“Millet silahları vermez”
Mondros Mütarekesi’nin ardından yurdun birçok yeri ve İstanbul işgal edilmiş Lord Gürzon’un yeğeni Kolonel Ravlenson da Erzuruma kaymakam olarak gönderilmişti. Kolonel, ısrarla antlaşma hükümlerine uyulmasını ve ordudaki silahların teslim edilmesini istemektedir. Kazım Karabekir Paşa ise birçok mazeret öne sürerek silahların teslimine yanaşmaz ve en sonunda da “Millet silahları vermez” der İngiliz albaya. Ama Albay ısrarlıdır. Mazhar Müfit Kansu o günleri şöyle anlatır:
“Kolonel, bu silahları Trabzon yolu ile İstanbul’a göndermek için bir hayli gayret sarf etmiştir.
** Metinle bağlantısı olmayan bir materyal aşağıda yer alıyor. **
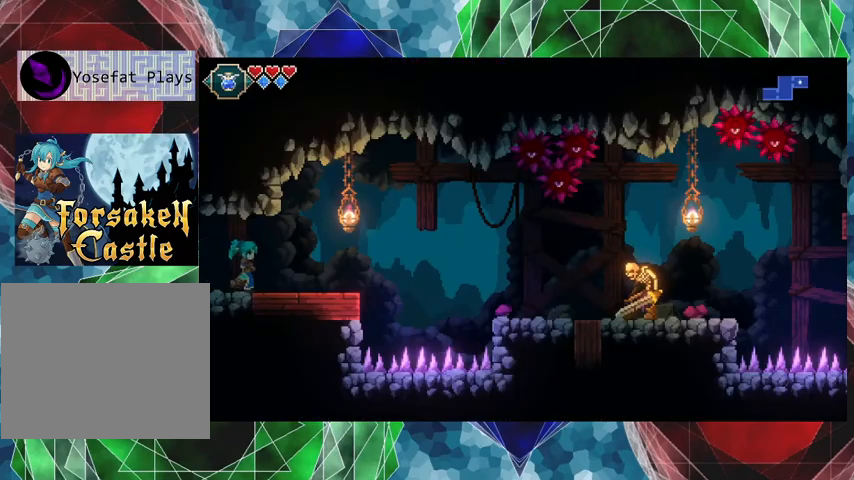
{"buttons": [], "left_stick": "center", "events": []}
Fakat Kazım Karabekir Paşa her defasında bir vesile bularak engeller çıkarmaktan geri kalmamış ve Mustafa Kemal Paşa üçüncü ordu müfettişi sıfatıyla Erzurum’a gelinceye kadar kâh: – Yollar kapalı. Kâh: – Nakil vasıtası yok. Diyerek ve: – Bu silahları götürecek taşıtları sizin getirtmenizden başka çare yoktur. İngiliz ordusu bu taşıtlara bol, bol sahiptir. Noktai nazarında ısrar ederek vaziyeti idareye muvaffak olmuştur.
Kolonel de:
– Buradaki cephane ve silahları siz kendi elinizdeki vasıtalarla taşımaya ve gösterdiğimiz merkezlere teslim etmeye mecbursunuz. Mütareke hükümleri bunu icap ettiriyor.
Demekten geri kalmamış, en sonunda da:
– O halde, dekoville Kars’a taşınsın, Kars’tan sonrasını da düşünürüz.
Teklifinde bulunmuştur. Kazım Karabekir Paşa:
– Ansızın bir yarma yıkıldı, hat bozuldu.
Ve saire gibi tedbir ve tertiplerle yine cephanenin nakline mani olunca ve İngiliz albayı da bu: “yol kapanmalarının, yarma yıkılmalarının, hat bozulmalarının” sonu gelmediğini ve kendisinin tertip, tertip üstüne atlatıldığını görünce, Kazım Karabekir Paşa’ya karşı sert bir hareket tavrı almış ve şiddetli teklif ve ihtarlarda bulunmaya başlamıştır.
Kazım Karabekir Paşa, artık çıkar yol kalmadığını görünce:
– Kolonel’im, beyhude uğraşıyorsunuz, millet bu silahların buradan kaldırılmasına katiyen müsaade etmeyecektir.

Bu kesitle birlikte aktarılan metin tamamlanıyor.